And running through the whole novel, perhaps the least plausible but, honestly, most integral part, is the human story of actor Arthur Leander, whose death on stage presages the collapse of civilisation. His family, friends, fellow actors and even the man who tries to save him on stage, are the principals in what is a strangely gentle story of disaster and aftermath, culminating in a glimpse of redemption. I say gentle, but there is danger and death a-plenty, however in this vision of the future, the lawlessness is receding, groups are beginning to settle down and form communities which trade and enjoy gingerly coalescing relationships with one another. But one last great danger lies ahead, rooted in the messages of a limited-edition graphic novel, written by Arthur Leander's first ex-wife, Station Eleven.

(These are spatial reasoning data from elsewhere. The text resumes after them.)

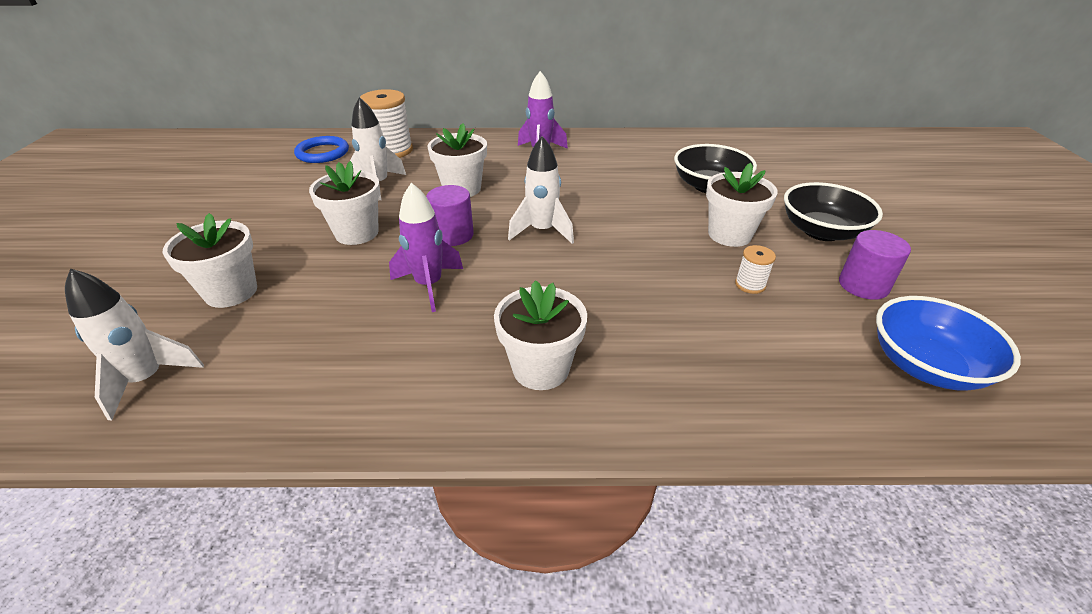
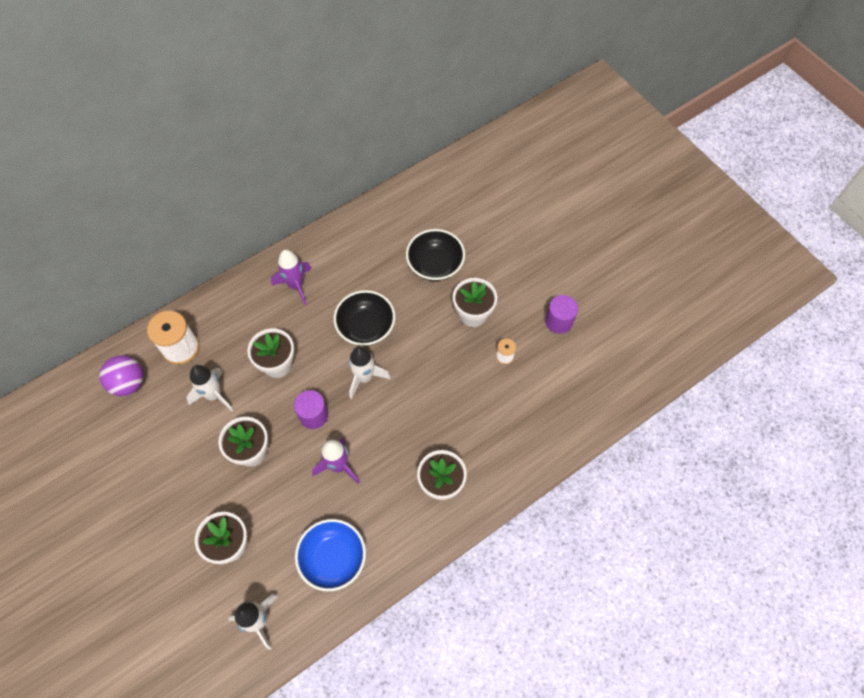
camera: 35 degrees left, 25 degrees up
blue ring [294,136,349,163] -> purple ball [100,355,144,396]
black bowl [784,182,883,241] -> black bowl moved to [334,290,395,346]
blue bowl [876,296,1021,391] -> blue bowl moved to [295,519,366,591]

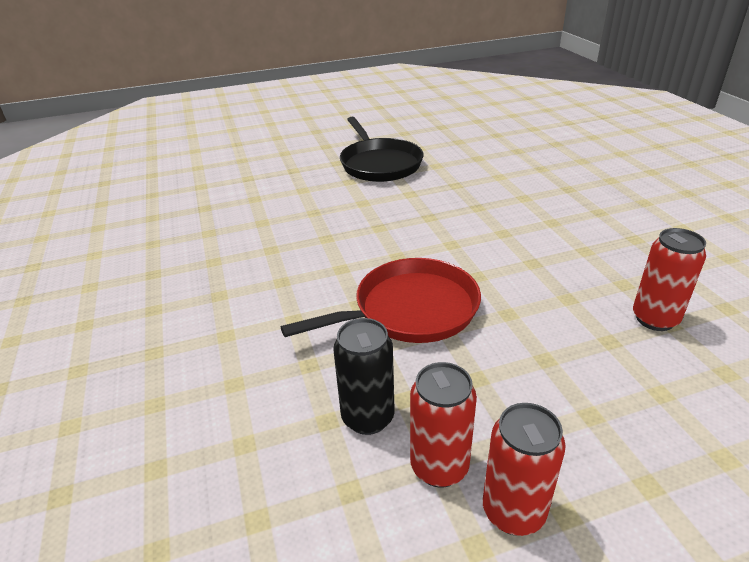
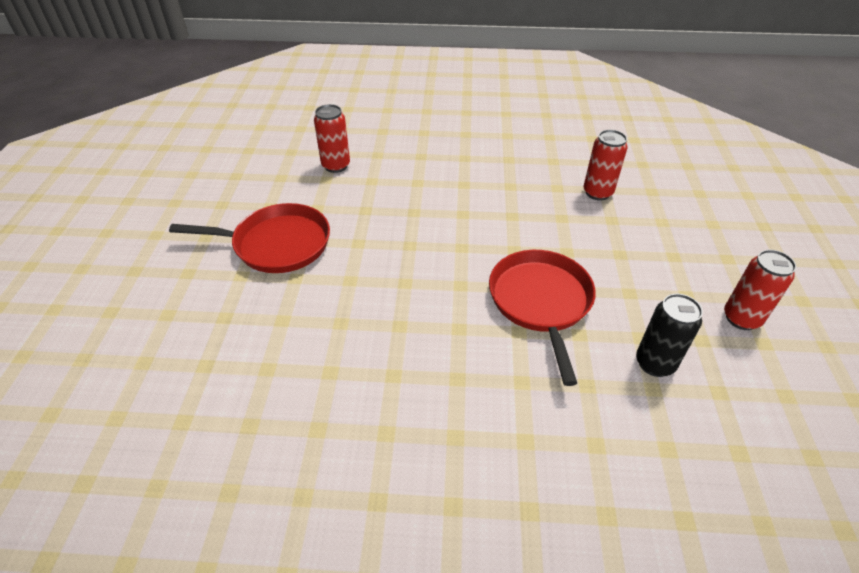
camera: 70 degrees left, 10 degrees up
black pan [340,117,424,182] -> red pan [169,203,330,273]
red can [410,362,477,488] -> red can moved to [314,104,350,173]

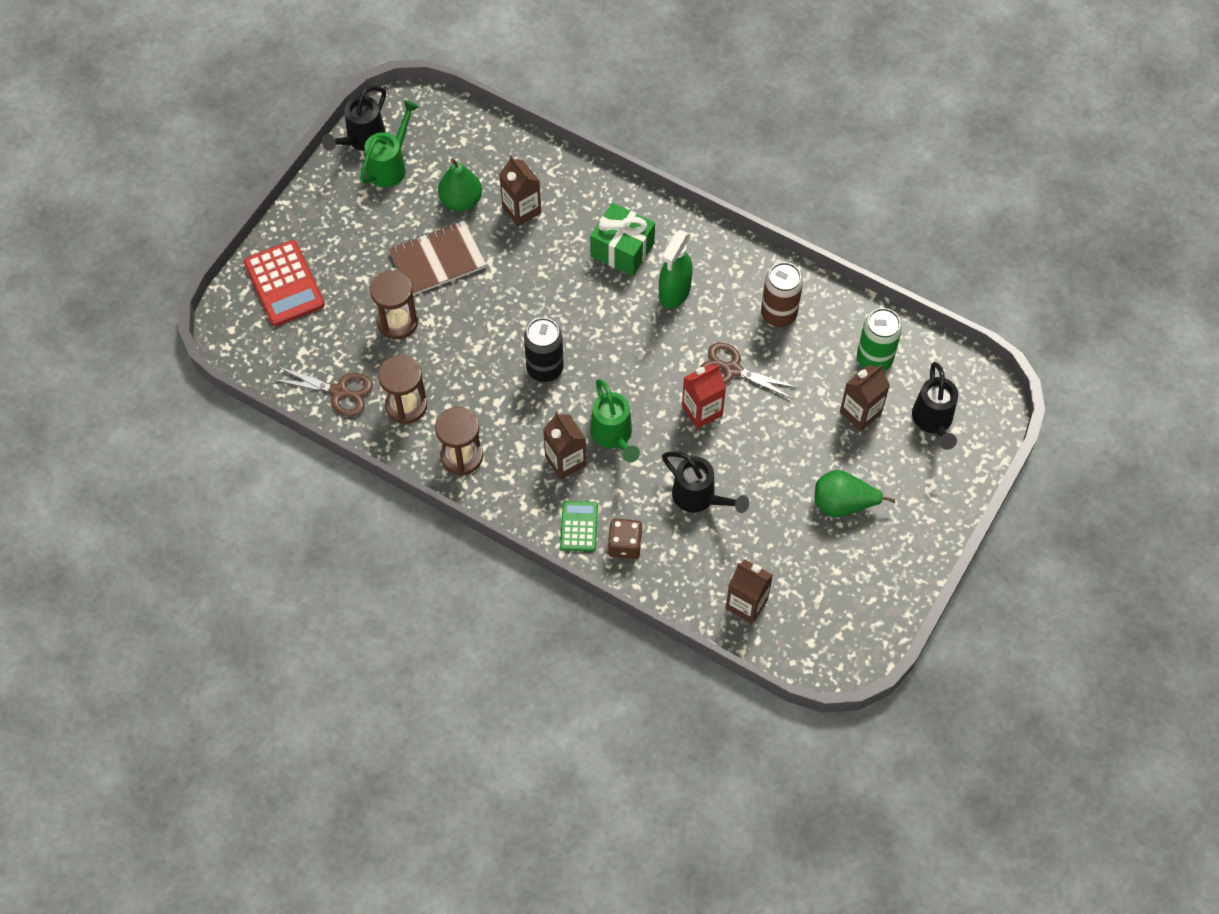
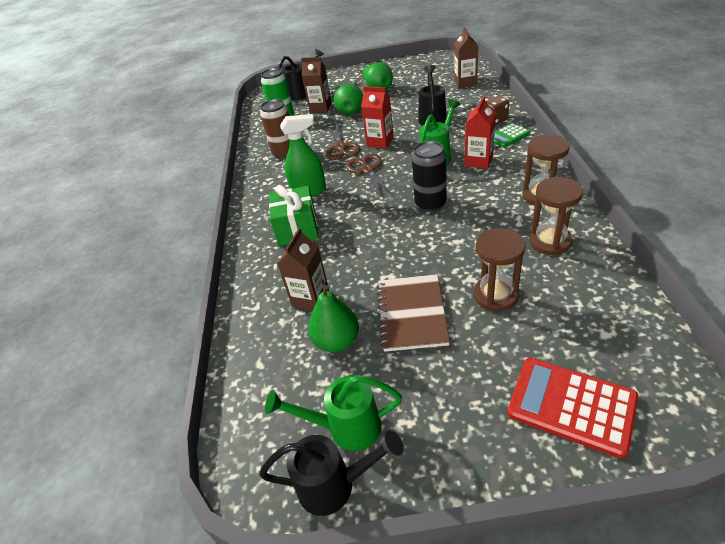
camera: 120 degrees left, 20 degrees down
red calculator [244,240,325,326] -> red calculator turned 90 degrees counterclockwise [507,358,638,459]
brown scissors [272,366,373,416] -> brown scissors moved to [346,154,393,196]
brown notebook [388,221,486,295] -> brown notebook turned 60 degrees clockwise [377,274,450,352]
brown carton [543,412,586,480] -> red carton [465,96,496,169]
none -> green pear [334,84,363,115]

In trying to pull together a synopsis, I realise quite what an achievement this novel represents, and the speed at which I raced through it belies it's genuine depth. I just wanted to read on, read more, find out what happens. And as I say, hope is there, despite the destruction, seen as a glimmer of light over the hill on a dark night. 


*Portrayed by squinty actor Jan-Michael Vincent, whose refusal to wear his prescription glasses on set forced him to peer myopically at pretty much everything including Ernest Borgnine***.
**Not the PI out of the rather good John Connolly novels, the other Charlie Parker.